Let ${\bf \Delta}=(\delta_1,\,\ldots,\,\delta_n)\in\mathbb{R}^n\setminus(0,\,\ldots,\,0)$, ${\bf 1}=(1,\,\ldots,\,1)_{1\times n}$ and $\bf 1\Delta$$^T=0$, where $T$ denotes transpose.
Let ${\bf \mu}=(\mu_1-r_f,\,\ldots,\,\mu_n-r_f)$, where $\mu_1,\,\ldots,\,\mu_n$ are expected returns of some random returns $r_1,\,\ldots,\,r_n$ and $r_f$ denotes the risk-free return rate.
Let $\Sigma$ denote the covariance matrix of $r_1,\,\ldots,\,r_n$ and $\Sigma^{-1}$ its inverse.

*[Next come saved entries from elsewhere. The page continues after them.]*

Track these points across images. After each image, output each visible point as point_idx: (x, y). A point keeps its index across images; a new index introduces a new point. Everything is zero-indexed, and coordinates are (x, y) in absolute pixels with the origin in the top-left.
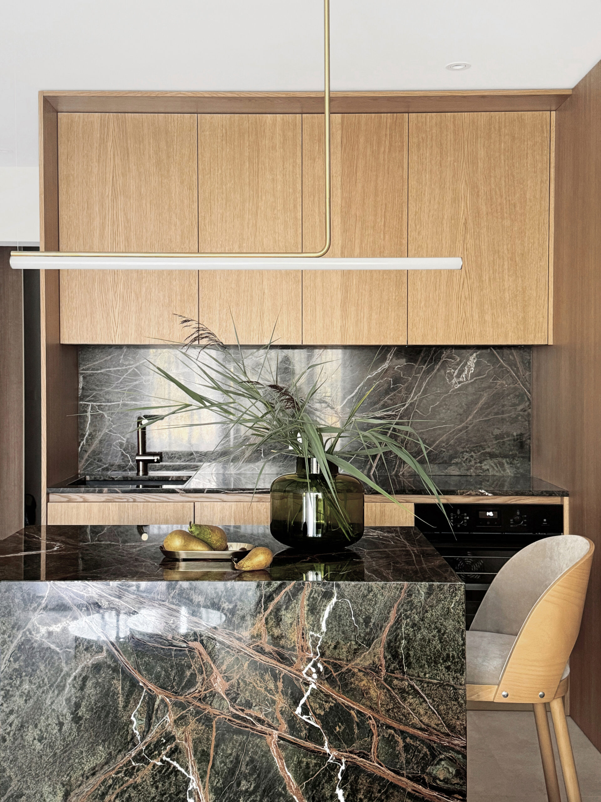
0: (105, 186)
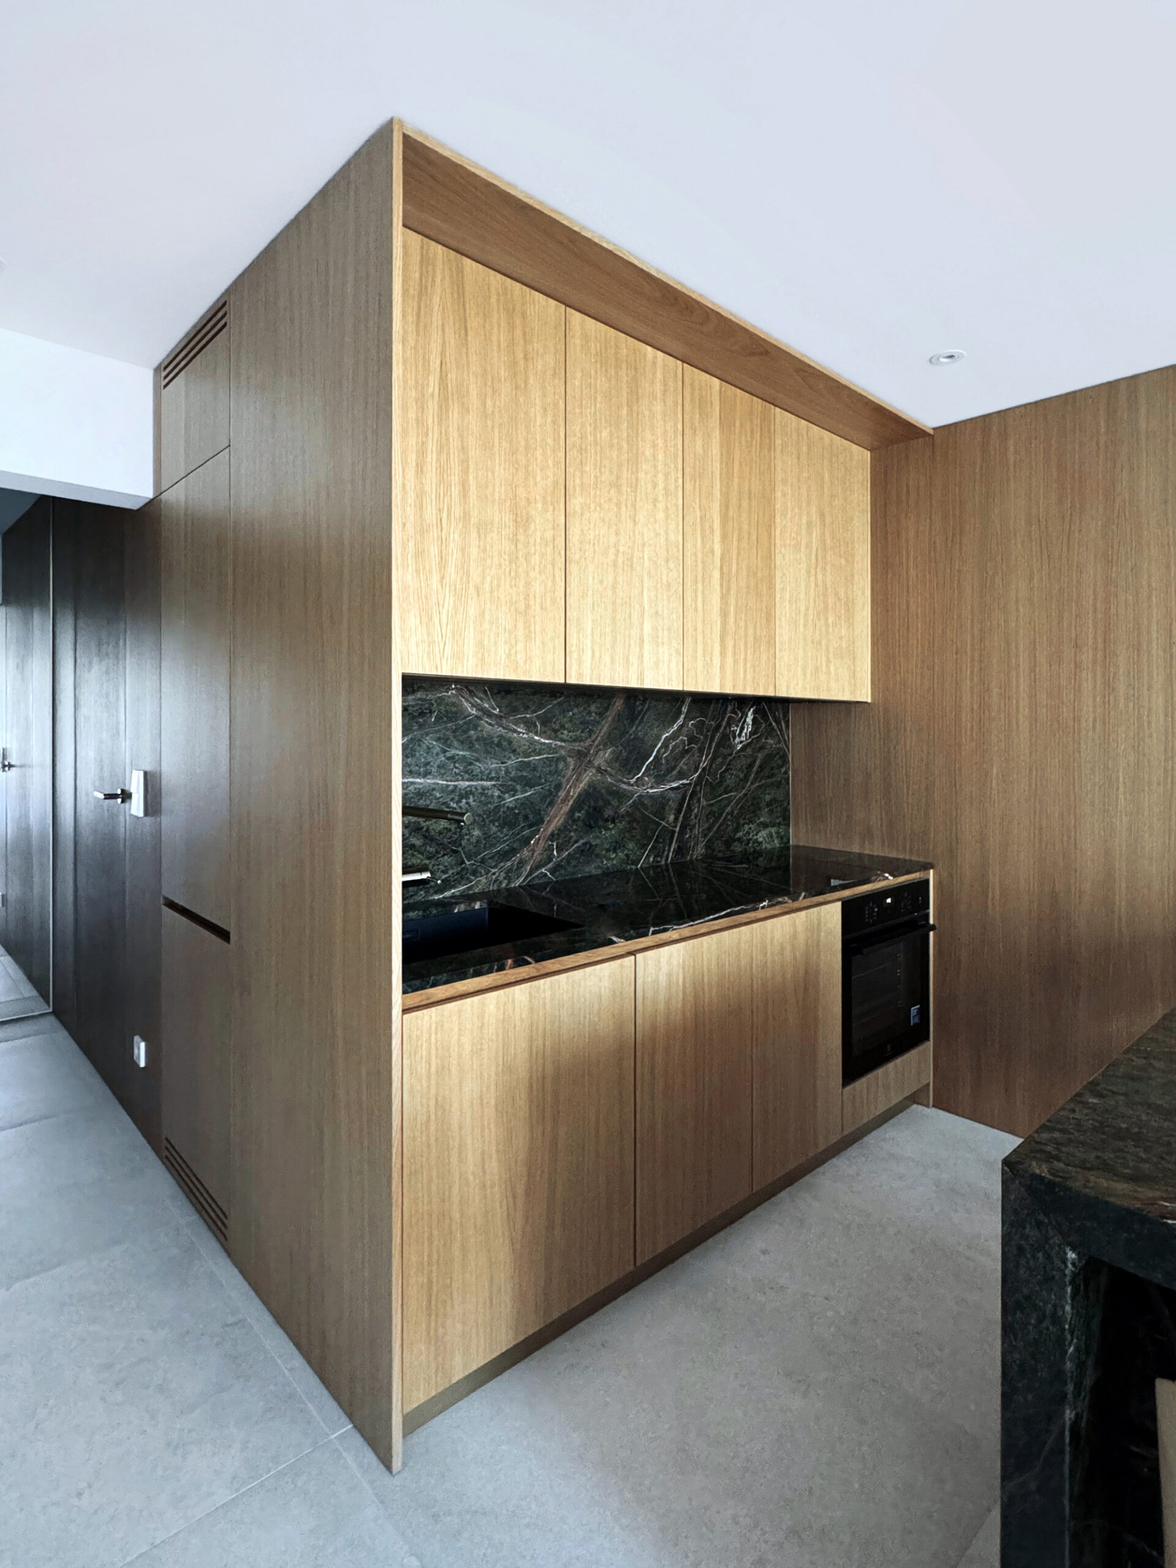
0: (429, 375)
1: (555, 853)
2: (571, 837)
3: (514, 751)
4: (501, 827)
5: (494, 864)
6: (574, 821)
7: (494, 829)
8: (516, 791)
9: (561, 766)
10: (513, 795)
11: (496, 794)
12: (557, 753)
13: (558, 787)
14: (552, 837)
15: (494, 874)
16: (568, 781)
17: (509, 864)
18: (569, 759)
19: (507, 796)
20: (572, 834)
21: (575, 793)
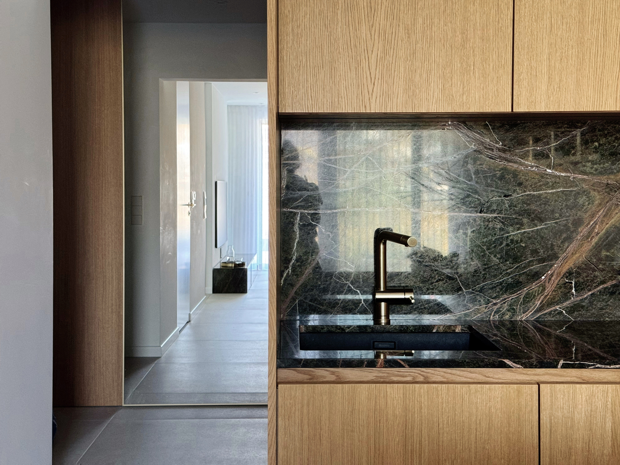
1: (573, 291)
2: (596, 277)
3: (520, 184)
4: (504, 259)
5: (495, 295)
6: (600, 260)
7: (495, 260)
8: (522, 224)
9: (582, 200)
10: (519, 229)
11: (499, 226)
12: (577, 186)
13: (578, 223)
14: (569, 274)
15: (495, 304)
16: (593, 216)
17: (514, 296)
18: (592, 193)
19: (511, 229)
20: (597, 273)
21: (601, 230)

We assume that $\Sigma^{-1}$ exists.
Can you show that $$ \left({\bf \Delta \mu}^T\right)^2<{\bf \mu}\Sigma^{-1}{\bf \mu}^T\,{\bf \Delta}\Sigma{\bf \Delta}^T $$ for all such $\bf \Delta$?
Such inequality appears trying to justify that
$$ {\bf W}^T=(w_1,\,\ldots,\,w_n)^T=\frac{\Sigma^{-1}{\bf \mu}^T}{{\bf 1}\Sigma^{-1}{\bf \mu}^T} $$ maximizes the Sharpe ratio
$$ \frac{\bf W \mu^T}{\sqrt{{\bf W}\Sigma{\bf W}^T}},\text{ when } {\bf 1}{\bf W}^T=1. $$
Since the covariance matrix of non-degenarate random variables is positively defined, then $$ \left({\bf 1}\Sigma^{-1}{\bf\mu}^T\right)^2{\bf W}\Sigma\bf{W}^T>0 $$ for any collection of weights $\bf W$. By taking $$ {\bf W}^T=\frac{\Sigma^{-1}{\bf\mu}^T}{{\bf1}\Sigma^{-1}{\bf\mu}^T}+{\bf \Delta}^T $$ we get $$ \left({\bf 1}\Sigma^{-1}{\bf\mu}^T\right)^2{\bf W}\Sigma\bf{W}^T ={\bf \Delta}\Sigma{\bf \Delta}^T\left({\bf 1}\Sigma^{-1}{\bf\mu}^T\right)^2 +2{\bf \Delta}{\bf\mu}\left({\bf 1}\Sigma^{-1}{\bf\mu}^T\right) +{\bf\mu}\Sigma^{-1}{\bf\mu}^T>0. $$ Recalling that $ax^2+bx+c>0$ implies $b^2-4ac<0$ we get the desired inequality.